If none of the above are secure enough then you should consider using one of the proprietary systems available, such as Cisco’s LEAP (Light Extensible Authentication Protocol). One major consideration is that such systems limit your choice of equipment since most are tied to a particular manufacturer. Also bear in mind that these cost a lot of money and may impact performance.
VPN (Virtual Private Network) technology is available from many manufacturers and may also be an alternative worth considering, again this may be a costly option.
The 802.11 standards are being improved and (eventually) 802.11i will provide a Robust Security Network (RSN), the drawback being that new hardware and software will be required to operate a fully compliant RSN network.
What Types of Threat are there?
Apart from weaknesses in encryption, hackers can attempt to exploit other aspects of wireless operation.
Denial of Service Attacks
Hackers may attempt to disrupt your network by swamping your Access Points with packets asking to be Authenticated or by simply overloading the AP, or by generating lots of radio noise. These are known as Denial of Service attacks.
Hackers may attempt to install Rogue APs or Rogue Clients so that they can intercept traffic to legitimate users. It is important that you audit your APs and Clients frequently to check for rogue devices.
There a number of software tools freely available on the Internet that allow hackers to attempt to break into your network. AirJack for example generates management traffic and can be used for a range of attacks.
Devices such as the Neutrino Intrusion Detection System will Alert you to all of the above types of attack as well as logging ands reporting operational parameters.
Install the Network
Decide on the equipment to use and order it in plenty of time.
You will need to build the Infrastructure first using suitable Access Points. If your buildings are metal framed or if there are obstructions you may find it useful to source equipment that allows various antenna options. In this way you will be able to fine tune the reception areas.
Some equipment supports Power over Ethernet (802.3af), which may be useful if electrical supply points are difficult to provide.
Equip your Clients with suitable wireless network cards. Install the software drivers in all the Client devices. Usually the manufacturers installation software is sufficient, but you may have to create customized installations for your users.
Train your Users
The success of your pilot scheme depends on your users understanding their new systems and getting value from the new network. You need to ensure that they receive sufficient training and that they will make use of your support system.

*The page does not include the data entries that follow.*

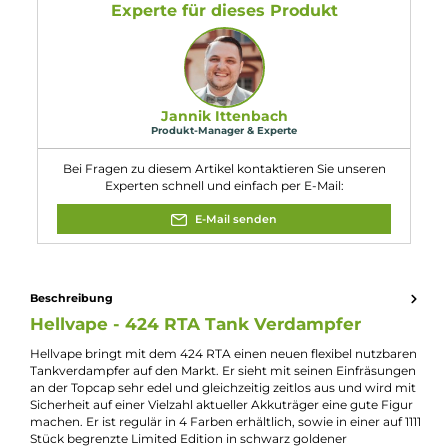
Abmessungen
Durchmesser: 24.00 mm
Füllvolumen: 4.00 ml
Eigenschaften
Durchmesser:
24mm
Eigenschaften:
Großer Lieferumfang
, Mesh-Kompatibel
Füllmenge:
4ml
Verdampfer-Art:
Fertigcoil-Verdampfer
, Selbstwickel-Tankverdampfer
Zugverhalten:
Direct-Lung
, Mouth-to-Lung
Experte für dieses Produkt
Jannik Ittenbach
Produkt-Manager & Experte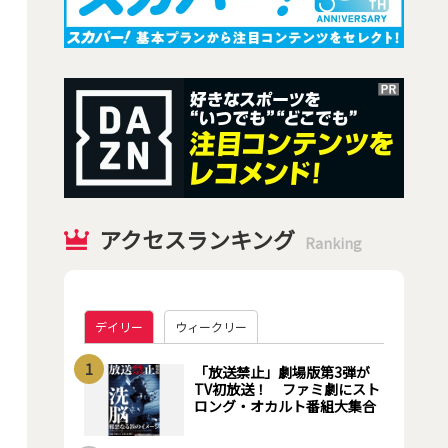
アクセスランキング
Ranking
デイリー
ウィークリー
1
「放送禁止」劇場版第3弾が
TV初放送！ ファミ劇にスト
ロング・オカルト番組大集合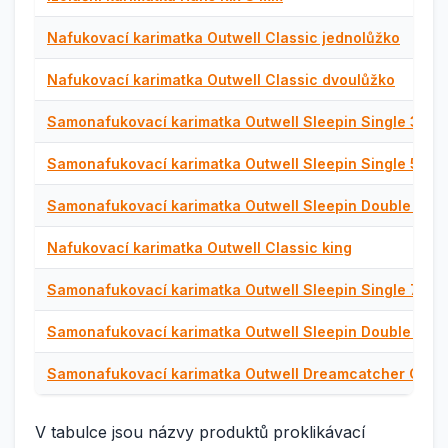
Nafukovací karimatka Outwell Classic jednolůžko
Nafukovací karimatka Outwell Classic dvoulůžko
Samonafukovací karimatka Outwell Sleepin Single 3 cm
Samonafukovací karimatka Outwell Sleepin Single 5.0
Samonafukovací karimatka Outwell Sleepin Double 3.0
Nafukovací karimatka Outwell Classic king
Samonafukovací karimatka Outwell Sleepin Single 7,5 c
Samonafukovací karimatka Outwell Sleepin Double 5 c
Samonafukovací karimatka Outwell Dreamcatcher Cam
V tabulce jsou názvy produktů proklikávací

You will use the support system to gather use feedback. Remember that you need to know about more than just technical problems. You also need to gather data about how long users stay on the network, how their working patterns have been change, if they are working more efficiently, and so on. Armed with this information you will be able to perform a realistic ROI calculation.
Evaluate the Results of your Pilot Scheme
When your pilot scheme has run its course make your reports, calculate the ROI, decide on ways that things might be improved. Try to anticipate what might be different in a larger network.
Scale the Scheme if Appropriate
If you decide to expand the wireless network go through the planning process again. You will need to ensure that your basic assumptions are applicable to the new wider context.
Pay particular attention to where you want the new wireless zones to extend to, and double check that the security measures you have employed are scalable to a larger network. For example, administration of WEP keys can be a nightmare on larger systems, consider using WPA instead.
Installing a wireless LAN has the potential to save you money, increase productivity, and bring many benefits to your business and users. Careful planning and deployment will enable you to maximize these benefits.